Does that go for professionalism as well – didn’t Glenn Whelan give Abdoule Faye (of all people) a kick up the arse once at Chelsea?

Yeah – exactly. He did – Wheelo was dead professional so those flip flops didn’t go down well with him – it just sends out the wrong message. There no excuses for having high standards. You can have fun without being unprofessional.

QUICK-FIRE LAWRENCE:

Most underrated player: Mama

Most overrated player: No comment!

Joker: Carl Dickinson

Hardman: Riccy Fuller – he’s one tough cookie

Tricky full-back: Louis Enrique at Liverpool – I could never get past him. I did well against Patrice Evra though!

Best trainer: Me … or Ryan Shawcross – when he isn’t putting ice on another injury

Worst trainer: No comment – not many at Stoke compared to other places though

Best manager: Tony Pulis

Favourite ground/ best atmosphere: The Brit and I’m not just saying that.

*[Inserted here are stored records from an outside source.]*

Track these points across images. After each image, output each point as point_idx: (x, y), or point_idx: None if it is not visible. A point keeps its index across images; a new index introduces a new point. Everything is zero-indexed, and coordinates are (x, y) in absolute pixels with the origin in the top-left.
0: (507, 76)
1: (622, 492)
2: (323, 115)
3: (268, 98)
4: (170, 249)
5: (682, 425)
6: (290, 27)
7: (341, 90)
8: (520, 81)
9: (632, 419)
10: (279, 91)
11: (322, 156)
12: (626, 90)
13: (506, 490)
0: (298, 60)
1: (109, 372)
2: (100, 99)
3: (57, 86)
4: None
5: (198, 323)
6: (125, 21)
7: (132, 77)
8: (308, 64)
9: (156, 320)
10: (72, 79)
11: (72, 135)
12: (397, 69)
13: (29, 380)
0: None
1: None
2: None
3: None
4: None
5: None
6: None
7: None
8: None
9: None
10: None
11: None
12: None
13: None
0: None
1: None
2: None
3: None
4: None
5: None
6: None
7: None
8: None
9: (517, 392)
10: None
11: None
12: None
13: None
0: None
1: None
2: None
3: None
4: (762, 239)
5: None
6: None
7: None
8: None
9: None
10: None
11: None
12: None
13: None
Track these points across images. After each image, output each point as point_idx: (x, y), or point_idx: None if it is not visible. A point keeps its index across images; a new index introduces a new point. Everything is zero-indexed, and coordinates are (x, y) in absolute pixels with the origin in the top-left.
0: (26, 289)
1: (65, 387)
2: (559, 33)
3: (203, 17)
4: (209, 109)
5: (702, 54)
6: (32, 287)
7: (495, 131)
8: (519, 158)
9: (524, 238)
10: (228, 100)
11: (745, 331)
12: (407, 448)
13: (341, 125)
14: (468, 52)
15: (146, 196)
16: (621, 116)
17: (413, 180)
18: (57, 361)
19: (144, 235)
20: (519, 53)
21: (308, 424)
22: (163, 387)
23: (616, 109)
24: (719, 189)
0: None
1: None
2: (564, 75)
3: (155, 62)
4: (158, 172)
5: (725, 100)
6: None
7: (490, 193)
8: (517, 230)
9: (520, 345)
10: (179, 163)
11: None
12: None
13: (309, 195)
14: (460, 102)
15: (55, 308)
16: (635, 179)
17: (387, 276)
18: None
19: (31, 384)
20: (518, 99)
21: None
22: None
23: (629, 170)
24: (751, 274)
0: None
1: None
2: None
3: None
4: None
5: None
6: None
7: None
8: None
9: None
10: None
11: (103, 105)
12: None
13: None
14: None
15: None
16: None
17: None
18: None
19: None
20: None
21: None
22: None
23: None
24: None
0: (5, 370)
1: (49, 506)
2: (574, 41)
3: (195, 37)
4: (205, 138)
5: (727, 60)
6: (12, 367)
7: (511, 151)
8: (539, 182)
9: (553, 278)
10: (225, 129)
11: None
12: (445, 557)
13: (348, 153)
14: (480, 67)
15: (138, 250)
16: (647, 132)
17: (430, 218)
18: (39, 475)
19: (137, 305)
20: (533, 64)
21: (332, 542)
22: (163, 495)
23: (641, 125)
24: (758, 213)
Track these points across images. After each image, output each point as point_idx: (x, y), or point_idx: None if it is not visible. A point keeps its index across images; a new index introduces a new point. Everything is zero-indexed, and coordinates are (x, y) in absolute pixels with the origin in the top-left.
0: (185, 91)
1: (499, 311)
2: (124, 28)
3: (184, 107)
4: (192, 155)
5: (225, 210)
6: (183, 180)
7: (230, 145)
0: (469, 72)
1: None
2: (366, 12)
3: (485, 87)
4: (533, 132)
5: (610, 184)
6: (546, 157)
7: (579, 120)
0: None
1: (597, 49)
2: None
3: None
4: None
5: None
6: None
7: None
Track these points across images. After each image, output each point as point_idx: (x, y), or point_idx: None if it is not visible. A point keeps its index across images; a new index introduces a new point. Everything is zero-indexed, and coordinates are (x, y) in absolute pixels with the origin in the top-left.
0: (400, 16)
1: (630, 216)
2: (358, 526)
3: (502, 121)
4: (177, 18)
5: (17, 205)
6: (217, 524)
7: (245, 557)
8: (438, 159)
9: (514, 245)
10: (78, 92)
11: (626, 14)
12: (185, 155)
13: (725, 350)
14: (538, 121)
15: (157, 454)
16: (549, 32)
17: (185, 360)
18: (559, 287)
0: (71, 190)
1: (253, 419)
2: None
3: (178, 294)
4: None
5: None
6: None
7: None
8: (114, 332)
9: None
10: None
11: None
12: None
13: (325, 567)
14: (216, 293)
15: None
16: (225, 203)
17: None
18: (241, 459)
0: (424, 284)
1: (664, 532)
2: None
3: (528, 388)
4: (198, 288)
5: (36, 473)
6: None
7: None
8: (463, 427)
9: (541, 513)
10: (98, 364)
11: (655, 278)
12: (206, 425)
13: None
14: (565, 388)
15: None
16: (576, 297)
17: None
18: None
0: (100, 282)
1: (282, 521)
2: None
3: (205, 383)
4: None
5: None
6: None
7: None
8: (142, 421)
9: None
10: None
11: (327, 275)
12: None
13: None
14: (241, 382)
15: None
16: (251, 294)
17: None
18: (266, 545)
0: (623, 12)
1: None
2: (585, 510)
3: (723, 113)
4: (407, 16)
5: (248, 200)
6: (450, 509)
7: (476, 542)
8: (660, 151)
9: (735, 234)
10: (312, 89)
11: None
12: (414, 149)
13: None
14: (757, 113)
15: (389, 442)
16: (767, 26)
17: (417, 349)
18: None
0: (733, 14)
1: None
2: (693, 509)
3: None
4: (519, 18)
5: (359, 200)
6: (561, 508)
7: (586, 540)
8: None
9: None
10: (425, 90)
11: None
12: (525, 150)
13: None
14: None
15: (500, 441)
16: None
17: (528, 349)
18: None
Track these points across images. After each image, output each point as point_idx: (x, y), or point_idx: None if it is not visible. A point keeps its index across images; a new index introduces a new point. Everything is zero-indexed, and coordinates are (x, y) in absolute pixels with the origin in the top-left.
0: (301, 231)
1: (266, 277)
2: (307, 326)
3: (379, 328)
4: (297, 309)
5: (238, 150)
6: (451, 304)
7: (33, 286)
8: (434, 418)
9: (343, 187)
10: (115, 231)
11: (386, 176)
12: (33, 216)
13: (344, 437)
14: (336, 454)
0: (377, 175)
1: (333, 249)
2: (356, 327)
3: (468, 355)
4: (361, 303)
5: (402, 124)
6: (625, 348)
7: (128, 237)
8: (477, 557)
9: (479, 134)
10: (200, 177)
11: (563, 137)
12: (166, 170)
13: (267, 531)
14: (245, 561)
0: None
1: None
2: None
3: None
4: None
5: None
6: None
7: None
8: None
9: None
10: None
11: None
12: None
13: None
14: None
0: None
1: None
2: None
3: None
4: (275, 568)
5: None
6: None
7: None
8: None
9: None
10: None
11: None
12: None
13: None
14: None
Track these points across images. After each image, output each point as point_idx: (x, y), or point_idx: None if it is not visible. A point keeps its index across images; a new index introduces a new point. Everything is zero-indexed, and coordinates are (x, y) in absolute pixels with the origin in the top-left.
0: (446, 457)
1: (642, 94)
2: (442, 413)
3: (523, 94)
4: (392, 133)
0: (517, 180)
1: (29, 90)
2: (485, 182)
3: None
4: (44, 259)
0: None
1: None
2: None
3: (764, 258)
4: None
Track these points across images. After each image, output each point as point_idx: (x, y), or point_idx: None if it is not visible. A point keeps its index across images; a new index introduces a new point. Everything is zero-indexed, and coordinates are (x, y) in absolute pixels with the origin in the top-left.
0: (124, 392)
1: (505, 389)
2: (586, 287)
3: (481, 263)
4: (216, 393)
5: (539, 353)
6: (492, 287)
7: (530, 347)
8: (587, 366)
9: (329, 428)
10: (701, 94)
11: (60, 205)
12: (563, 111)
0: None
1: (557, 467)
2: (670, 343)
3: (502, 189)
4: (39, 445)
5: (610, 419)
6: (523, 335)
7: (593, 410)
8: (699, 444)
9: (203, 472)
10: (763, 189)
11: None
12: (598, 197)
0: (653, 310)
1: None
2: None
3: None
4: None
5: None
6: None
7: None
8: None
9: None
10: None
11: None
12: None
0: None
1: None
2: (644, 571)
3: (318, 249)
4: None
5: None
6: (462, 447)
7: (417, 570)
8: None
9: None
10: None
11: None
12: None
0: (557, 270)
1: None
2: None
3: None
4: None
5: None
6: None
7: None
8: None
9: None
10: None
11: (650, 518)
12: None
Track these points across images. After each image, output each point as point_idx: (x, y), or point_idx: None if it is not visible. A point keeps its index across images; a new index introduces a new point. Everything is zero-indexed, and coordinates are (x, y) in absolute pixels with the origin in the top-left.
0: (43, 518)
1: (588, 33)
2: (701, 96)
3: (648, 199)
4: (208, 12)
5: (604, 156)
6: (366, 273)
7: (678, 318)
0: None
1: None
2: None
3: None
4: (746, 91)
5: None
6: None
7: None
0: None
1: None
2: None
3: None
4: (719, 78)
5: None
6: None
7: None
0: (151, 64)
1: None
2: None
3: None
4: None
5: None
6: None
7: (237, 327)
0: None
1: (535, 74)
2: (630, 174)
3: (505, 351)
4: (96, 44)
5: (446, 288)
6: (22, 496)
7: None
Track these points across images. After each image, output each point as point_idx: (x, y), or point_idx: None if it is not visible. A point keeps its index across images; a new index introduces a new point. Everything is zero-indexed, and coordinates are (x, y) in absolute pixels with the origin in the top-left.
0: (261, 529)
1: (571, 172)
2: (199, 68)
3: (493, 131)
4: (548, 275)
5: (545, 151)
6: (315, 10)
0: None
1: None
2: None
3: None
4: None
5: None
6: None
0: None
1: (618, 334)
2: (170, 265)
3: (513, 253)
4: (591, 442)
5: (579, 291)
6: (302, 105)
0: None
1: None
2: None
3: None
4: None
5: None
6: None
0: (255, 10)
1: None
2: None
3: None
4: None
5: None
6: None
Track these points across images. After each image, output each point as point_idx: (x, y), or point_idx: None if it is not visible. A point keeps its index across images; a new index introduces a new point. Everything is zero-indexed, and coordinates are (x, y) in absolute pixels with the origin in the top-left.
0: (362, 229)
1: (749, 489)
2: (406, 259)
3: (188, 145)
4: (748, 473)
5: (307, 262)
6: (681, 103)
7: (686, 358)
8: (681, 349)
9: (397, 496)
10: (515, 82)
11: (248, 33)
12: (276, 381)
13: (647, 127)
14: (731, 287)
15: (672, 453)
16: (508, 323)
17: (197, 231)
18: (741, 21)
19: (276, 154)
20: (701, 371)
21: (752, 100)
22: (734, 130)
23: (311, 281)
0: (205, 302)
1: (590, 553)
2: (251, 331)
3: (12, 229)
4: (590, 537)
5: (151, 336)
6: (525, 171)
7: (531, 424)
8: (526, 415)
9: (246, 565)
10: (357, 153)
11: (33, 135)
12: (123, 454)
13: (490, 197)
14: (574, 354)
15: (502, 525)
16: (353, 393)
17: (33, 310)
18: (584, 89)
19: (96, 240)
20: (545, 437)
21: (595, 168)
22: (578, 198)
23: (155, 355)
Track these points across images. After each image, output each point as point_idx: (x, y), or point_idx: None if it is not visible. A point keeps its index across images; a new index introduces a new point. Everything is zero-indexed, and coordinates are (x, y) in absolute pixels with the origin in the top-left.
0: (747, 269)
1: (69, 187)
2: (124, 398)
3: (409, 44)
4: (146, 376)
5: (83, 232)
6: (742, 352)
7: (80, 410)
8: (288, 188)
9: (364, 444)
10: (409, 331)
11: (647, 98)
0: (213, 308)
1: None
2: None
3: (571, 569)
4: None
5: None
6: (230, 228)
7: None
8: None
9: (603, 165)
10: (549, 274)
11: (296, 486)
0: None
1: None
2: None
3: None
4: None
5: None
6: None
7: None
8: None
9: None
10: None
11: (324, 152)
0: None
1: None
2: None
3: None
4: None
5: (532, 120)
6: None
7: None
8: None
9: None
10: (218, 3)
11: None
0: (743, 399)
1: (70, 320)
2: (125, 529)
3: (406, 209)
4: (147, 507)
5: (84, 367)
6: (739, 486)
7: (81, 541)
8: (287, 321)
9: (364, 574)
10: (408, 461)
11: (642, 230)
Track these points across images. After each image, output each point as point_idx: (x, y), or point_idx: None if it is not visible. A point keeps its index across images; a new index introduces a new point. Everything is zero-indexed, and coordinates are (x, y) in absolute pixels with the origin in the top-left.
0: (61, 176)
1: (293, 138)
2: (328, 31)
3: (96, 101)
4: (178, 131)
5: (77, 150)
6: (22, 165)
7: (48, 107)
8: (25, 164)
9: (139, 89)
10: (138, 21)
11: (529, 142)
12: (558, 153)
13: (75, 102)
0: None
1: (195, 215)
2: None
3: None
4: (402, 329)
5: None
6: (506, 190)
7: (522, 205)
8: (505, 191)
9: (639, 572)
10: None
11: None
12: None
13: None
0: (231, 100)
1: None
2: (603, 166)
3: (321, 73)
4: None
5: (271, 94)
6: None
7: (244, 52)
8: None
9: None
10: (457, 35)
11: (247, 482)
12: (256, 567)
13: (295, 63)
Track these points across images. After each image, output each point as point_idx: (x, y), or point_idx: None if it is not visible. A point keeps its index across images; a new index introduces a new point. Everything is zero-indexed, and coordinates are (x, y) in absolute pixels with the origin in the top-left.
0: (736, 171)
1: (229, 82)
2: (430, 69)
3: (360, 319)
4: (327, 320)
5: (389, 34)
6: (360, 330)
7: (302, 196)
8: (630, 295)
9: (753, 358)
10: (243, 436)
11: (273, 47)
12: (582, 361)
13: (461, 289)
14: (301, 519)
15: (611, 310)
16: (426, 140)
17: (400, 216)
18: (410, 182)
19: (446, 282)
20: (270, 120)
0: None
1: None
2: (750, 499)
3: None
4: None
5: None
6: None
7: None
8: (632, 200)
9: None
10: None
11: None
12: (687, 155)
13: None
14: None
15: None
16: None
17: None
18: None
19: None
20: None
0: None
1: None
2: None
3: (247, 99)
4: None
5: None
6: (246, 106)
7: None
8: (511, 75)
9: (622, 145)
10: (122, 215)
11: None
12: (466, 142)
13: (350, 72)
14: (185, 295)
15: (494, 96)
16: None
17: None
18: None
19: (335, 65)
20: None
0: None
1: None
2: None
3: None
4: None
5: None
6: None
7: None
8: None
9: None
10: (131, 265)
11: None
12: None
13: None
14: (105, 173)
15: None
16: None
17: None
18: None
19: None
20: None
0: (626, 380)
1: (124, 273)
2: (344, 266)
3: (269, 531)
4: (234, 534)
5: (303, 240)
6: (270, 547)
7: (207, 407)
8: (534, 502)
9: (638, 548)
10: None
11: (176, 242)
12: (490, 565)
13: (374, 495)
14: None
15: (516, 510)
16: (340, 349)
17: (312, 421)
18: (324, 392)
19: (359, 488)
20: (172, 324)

Treasured possession: Championship winner’s trophy with Sunderland – and the Stoke bus tour camera footage

Nightlife King: Riccy, Dicko, or me – we’d often meet up in Touch bar in Hanley

James Beattie and Tony Pulis – what happened? We all know – I’m saying nothing, but we all know what’s out there if you want to read about it!

Pigs head in dressing room locker – too far? No, not at all – but you’ve got to know which players can handle which type of joke.

Riccy smacking Andy Griffin at West Ham – your reaction? We all forgot about it on the same day. In the dressing room afterwards, it was dealt with, boxed off and never mentioned. It really does happen every week in training. We moved on – no problem.

Your private life in the news – how does it affect you? Yep – I know what you’re talking about and I hate that some people only talk about me for that reason. I was single at the time – mistakes were made, and a national newspaper couldn’t wait to pounce. It was a long time ago.

What annoys you in football? Some players these days seem happy to be part of a 25-man squad, sit on the bench and pick up big money. It’s annoying. To be fair- without wanting to be disrespectful – I do think it’s often the non-British players. It’s sometimes a different mentality.